House Speaker Kirk Cox called the special session “hasty and suspect when considered against the backdrop of the last few months” — a not-so-subtle reference to Northam’s ongoing political troubles since a photo surfaced in January of a man in blackface on his medical school yearbook page.

Northam has since resisted calls for him to resign, including from a number of fellow Democrats.

The Republican Party of Virginia denounced Northam’s “gun-grab session” as “craven” and accused him in a statement of trying to “take advantage of this tragedy to try and boost his own disgraced image.”
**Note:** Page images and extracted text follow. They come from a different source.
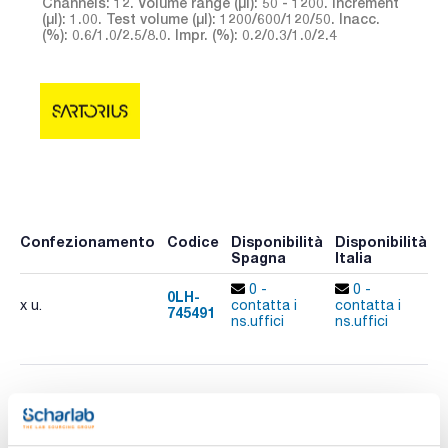
Channels: 12. Volume range (µl): 50 - 1200. Increment
(µl): 1.00. Test volume (µl): 1200/600/120/50. Inacc.
(%): 0.6/1.0/2.5/8.0. Impr. (%): 0.2/0.3/1.0/2.4
Confezionamento
Codice
Disponibilità
Disponibilità
P
Spagna
Italia
p
0 -
0 -
0LH-
x u.
contatta i
contatta i
745491
A
ns.uffici
ns.uffici
Stampa pagina prodotto
Caratteristiche
Nº Canali : 12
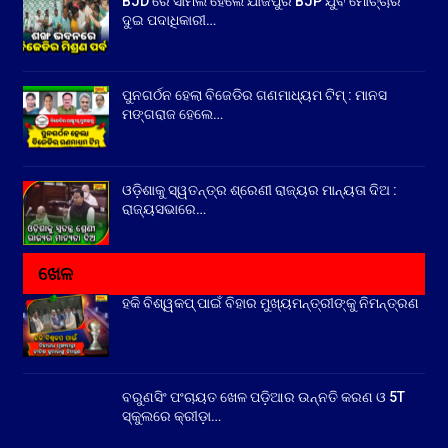
BJD ରେ ସାମିଲ ହେଲେ ଯାଜପୁର BJP ଯୁବ ମୋର୍ଚ୍ଚାର
ଦୁଇ ପଦାଧିକାରୀ…
ପୁନଗର୍ଠନ ହେଲା ବିଜେଡିର ଗଣମାଧ୍ୟମ ଟିମ୍ : ମାନସ
ମଙ୍ଗରାଜ ହେଲେ…
ଓଡ଼ିଶାକୁ ସ୍ୱତନ୍ତ୍ର ଶ୍ରେଣୀ ରାଜ୍ୟର ମାନ୍ୟତା ଦିଅ :
ରାଜ୍ୟସଭାରେ…
ଖେଳ
ହକି ବିଶ୍ୱକପ୍ ପାଇଁ ବିହାର ମୁଖ୍ୟମନ୍ତ୍ରୀଙ୍କୁ ନିମନ୍ତ୍ରଣ
ବରୁଣସିଂ ପଂଚାୟତ ଖେଳ ପଡ଼ିଆର ଉନ୍ନତି କରଣ ଓ 5T
ସ୍କୁଲରେ କ୍ରୀଡ଼ା…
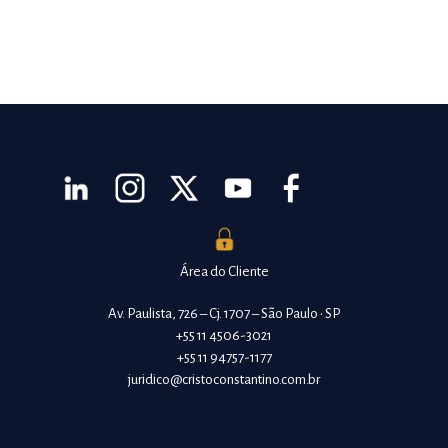
Área do Cliente
Av. Paulista, 726 – Cj. 1707 – São Paulo • SP
+55 11 4506-3021
+55 11 94757-1177
juridico@cristoconstantino.com.br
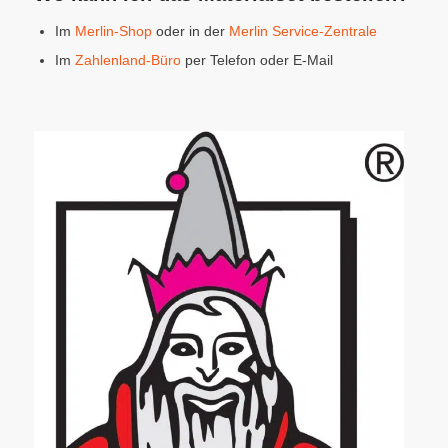
Im
Merlin-Shop
oder in der
Merlin Service-Zentrale
Im
Zahlenland-Büro
per Telefon oder E-Mail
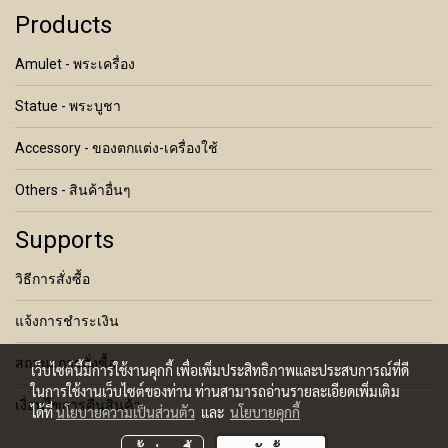
Products
Amulet - พระเครื่อง
Statue - พระบูชา
Accessory - ของตกแต่ง-เครื่องใช้
Others - สินค้าอื่นๆ
Supports
วิธีการสั่งซื้อ
แจ้งการชำระเงิน
สถานะการสั่งซื้อ
เว็บไซต์นี้มีการใช้งานคุกกี้ เพื่อเพิ่มประสิทธิภาพและประสบการณ์ที่ดี
ในการใช้งานเว็บไซต์ของท่าน ท่านสามารถอ่านรายละเอียดเพิ่มเติม
เงื่อนไขการคืนสินค้า
ได้ที่
นโยบายความเป็นส่วนตัว
และ
นโยบายคุกกี้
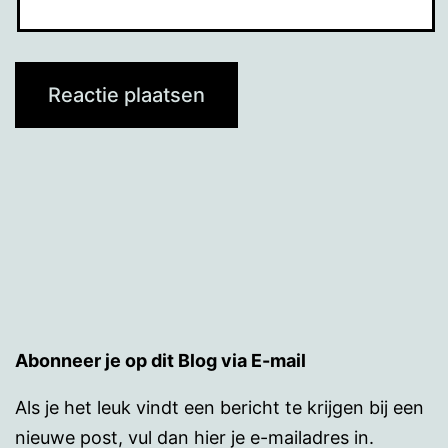
Abonneer je op dit Blog via E-mail
Als je het leuk vindt een bericht te krijgen bij een
nieuwe post, vul dan hier je e-mailadres in.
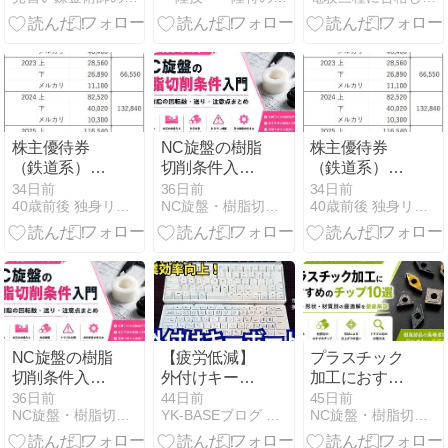
年
株主優待券
NC旋盤の樹脂
株主優待券
（鉄道系）の
切削条件入門
（鉄道系）の
売却について
｜主要樹脂の
売却について
34日前
36日前
34日前
40歳前後 独身リーマンたけしの日常雑談
NC旋盤・樹脂切削加工のことなら【旋盤ラボ】
40歳前後 独身リーマンたけしの日常雑談
（2026年上
回転数・送
（2026年上
期）
り・注意点ま
期）
とめ
NC旋盤の樹脂
【疲労低減】
プラスチック
切削条件入門
外付けキーボ
加工におすす
｜主要樹脂の
ードのおすす
めのチップ10
36日前
44日前
45日前
NC旋盤・樹脂切削加工のことなら【旋盤ラボ】
YK-BASEブログ 整備士・サンメカお役立ち・応援サイト
NC旋盤・樹脂切削加工のことなら【旋盤ラボ】
回転数・送
め【作業性向
選｜樹脂加工
り・注意点ま
上】
の失敗を防ぐ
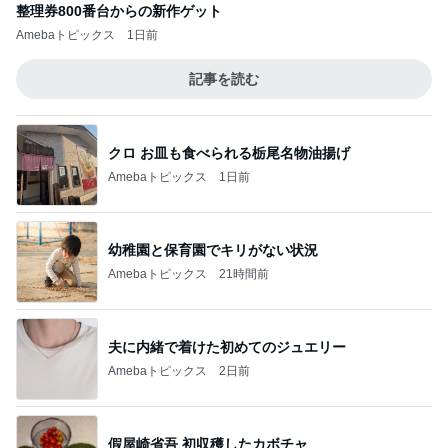
整理券800番台からの新作ゲット
Amebaトピックス
1日前
記事を読む
クロ お皿も食べられる栃尾名物油揚げ
Amebaトピックス
1日前
幼稚園と保育園でキリがない状況
Amebaトピックス
21時間前
夫に内緒で着けた初めてのジュエリー
Amebaトピックス
2日前
假屋崎省吾 初収穫したカボチャ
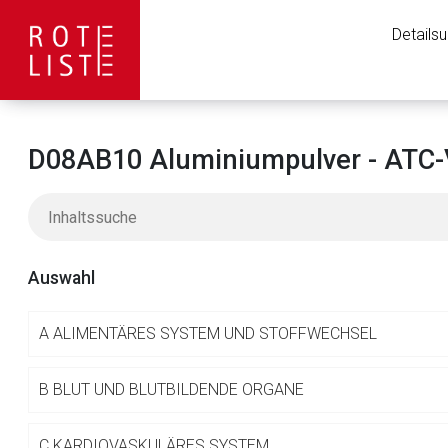
Details
D08AB10 Aluminiumpulver - ATC-
Auswahl
A
ALIMENTÄRES SYSTEM UND STOFFWECHSEL
Aufruf einer exte
B
BLUT UND BLUTBILDENDE ORGANE
C
KARDIOVASKULÄRES SYSTEM
Der von Ihnen aufgeruf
Cox also noted that while the governor can summon lawmakers into special session, “he cannot specify what the General Assembly chooses to consider or how we do our work.”

“We intend to use that time to take productive steps to address gun violence by holding criminals accountable with tougher sentences — including mandatory minimums,” he said in a statement.

Northam has previously vetoed bills establishing mandatory minimum sentences for criminal offenders, which he says disproportionately affect people of color.

Republicans hold a 51-49 majority in the House of Delegates and a 21-19 majority in the Senate, which means Northam’s gun control proposals would need at least two Republican votes in each chamber to pass.

The governor said he would propose bans on magazines holding more than 10 rounds of ammunition, bump stocks and silencers; universal background checks; new “extreme risk” protective orders to keep guns out of the hands of people who might be violent; and a limit on purchases of handguns to no more than one a month.

Those proposals failed to pass in the last regular session of the legislature, but Northam said he would try to pass them again because “it is wrong, it is outrageous, it is unforgivable to turn our municipal centers, our schools, our churches and synagogues and mosques into battlefields.”

However, the National Rifle Association noted in a statement that “none of the governor’s gun control proposals would have prevented the horrible tragedy at Virginia Beach.”

According to police, the shooter who killed 12 people in a Virginia Beach municipal building had legally purchased his weapons and had no criminal convictions or mental health issues that would have resulted in a protective order.

He did, however, use a silencer, which may have contributed to the death toll by delaying the law enforcement response to the sound of gunfire.

The murders in Virginia Beach marked the second time the commonwealth has been rocked by mass violence.

In 2007, a mentally ill Virginia Tech student killed 32 people in two campus buildings, in what remains the deadliest school shooting in U.S. history.